We tested 12GMT daily anomalies of temperature (Ta) at 850 hPa and meridional wind component (Va) at 700 hPa because Grotjahn and Faure found these variables to have a large scale pattern, easily resolvable by a climate model. Also, Ta at 850 hPa is obviously in the lower atmosphere and is likely to be highly correlated with surface temperature. It is emphasized that the relevant portion of this field is offset to the west of the CV for reasons having to do with the thermal low position and related regional circulation. To illustrate the importance of using offshore points, additional calculations using the 3 points in the gridded reanalysis data that lie over the CV are also tested. It is also emphasized that 12GMT is an early morning time locally, and local forecasters tend to emphasize high overnight lows as preceding intense heat the next day. Some readers may think the 850 hPa temperature at 0GMT (the next day) would be a better predictor, since that time is very close to the 23GMT local time (typically) of highest surface temperature, hence data using that time are also tested in a scheme described later.

The skill in identifying CV hottest days will be shown to improve by including a circulation variable along with the 850 hPa temperature variable. The choice of these variables and levels was dictated by a possible future application. Daily values of meridional wind (V) at 700 and temperature (T) at 850 hPa are archived at the National Center for Atmospheric Research (NCAR) from several historical and some IPCC scenario runs of the NCAR community climate system model, CCSM3. In general, model archives have typically stored daily values of few upper air variables at a few levels, especially from high resolution simulations. So, the data used here are of the type and resolution available to apply this pilot scheme to study future climate change with a medium-resolution climate model.

» **DIRECTIONS FOR THIS TASK**
Using the source text, explain why the 850 hPa temperature at 0GMT of the next day is also tested.

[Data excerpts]
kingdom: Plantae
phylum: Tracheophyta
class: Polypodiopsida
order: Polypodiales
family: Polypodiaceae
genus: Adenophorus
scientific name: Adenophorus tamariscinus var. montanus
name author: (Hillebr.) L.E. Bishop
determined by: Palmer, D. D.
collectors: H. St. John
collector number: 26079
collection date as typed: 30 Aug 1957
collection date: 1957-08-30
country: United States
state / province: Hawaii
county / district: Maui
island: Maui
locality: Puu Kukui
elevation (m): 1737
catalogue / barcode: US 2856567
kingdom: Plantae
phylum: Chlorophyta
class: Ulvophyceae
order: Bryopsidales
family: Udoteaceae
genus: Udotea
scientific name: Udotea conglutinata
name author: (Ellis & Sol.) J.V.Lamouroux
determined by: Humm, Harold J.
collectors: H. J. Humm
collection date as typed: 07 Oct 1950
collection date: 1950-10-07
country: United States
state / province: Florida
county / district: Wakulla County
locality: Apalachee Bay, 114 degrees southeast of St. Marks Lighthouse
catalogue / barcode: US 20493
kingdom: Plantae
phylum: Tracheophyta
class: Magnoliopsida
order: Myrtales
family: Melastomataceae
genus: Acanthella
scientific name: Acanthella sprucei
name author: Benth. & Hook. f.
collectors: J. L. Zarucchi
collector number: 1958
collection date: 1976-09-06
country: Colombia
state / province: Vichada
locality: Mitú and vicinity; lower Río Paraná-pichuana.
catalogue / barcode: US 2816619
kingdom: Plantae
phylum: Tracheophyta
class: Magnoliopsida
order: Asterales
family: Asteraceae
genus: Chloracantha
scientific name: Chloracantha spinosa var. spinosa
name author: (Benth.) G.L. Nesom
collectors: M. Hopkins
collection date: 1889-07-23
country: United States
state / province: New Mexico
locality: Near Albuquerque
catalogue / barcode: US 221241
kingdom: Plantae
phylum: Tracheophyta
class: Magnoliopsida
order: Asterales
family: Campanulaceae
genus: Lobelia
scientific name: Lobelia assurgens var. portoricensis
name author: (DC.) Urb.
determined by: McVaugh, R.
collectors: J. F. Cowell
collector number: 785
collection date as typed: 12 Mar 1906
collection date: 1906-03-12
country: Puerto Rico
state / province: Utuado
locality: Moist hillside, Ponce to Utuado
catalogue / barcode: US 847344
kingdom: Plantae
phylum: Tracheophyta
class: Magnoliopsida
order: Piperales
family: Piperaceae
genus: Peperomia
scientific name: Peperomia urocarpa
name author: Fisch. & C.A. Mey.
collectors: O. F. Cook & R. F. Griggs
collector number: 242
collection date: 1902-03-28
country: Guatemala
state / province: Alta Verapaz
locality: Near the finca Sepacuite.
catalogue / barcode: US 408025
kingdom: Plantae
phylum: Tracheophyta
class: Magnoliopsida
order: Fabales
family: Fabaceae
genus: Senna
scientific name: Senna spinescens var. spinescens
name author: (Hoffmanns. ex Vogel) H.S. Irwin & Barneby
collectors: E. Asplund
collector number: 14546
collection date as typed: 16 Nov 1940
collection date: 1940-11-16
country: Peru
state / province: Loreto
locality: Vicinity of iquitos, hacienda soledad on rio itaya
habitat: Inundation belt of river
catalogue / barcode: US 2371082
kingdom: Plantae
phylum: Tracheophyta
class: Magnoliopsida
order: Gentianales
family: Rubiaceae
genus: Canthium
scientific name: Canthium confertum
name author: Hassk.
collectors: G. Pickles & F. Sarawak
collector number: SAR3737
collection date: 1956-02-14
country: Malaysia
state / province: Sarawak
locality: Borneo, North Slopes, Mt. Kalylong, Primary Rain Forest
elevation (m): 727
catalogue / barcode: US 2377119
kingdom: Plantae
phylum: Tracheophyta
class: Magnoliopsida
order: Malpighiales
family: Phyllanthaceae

» **PROBLEM SOLUTION**
Some readers may think it would be a better predictor, because that time is very close to when surface temperature typically peaks (around 23GMT). Data for that time are therefore also tested, in a scheme the text describes later.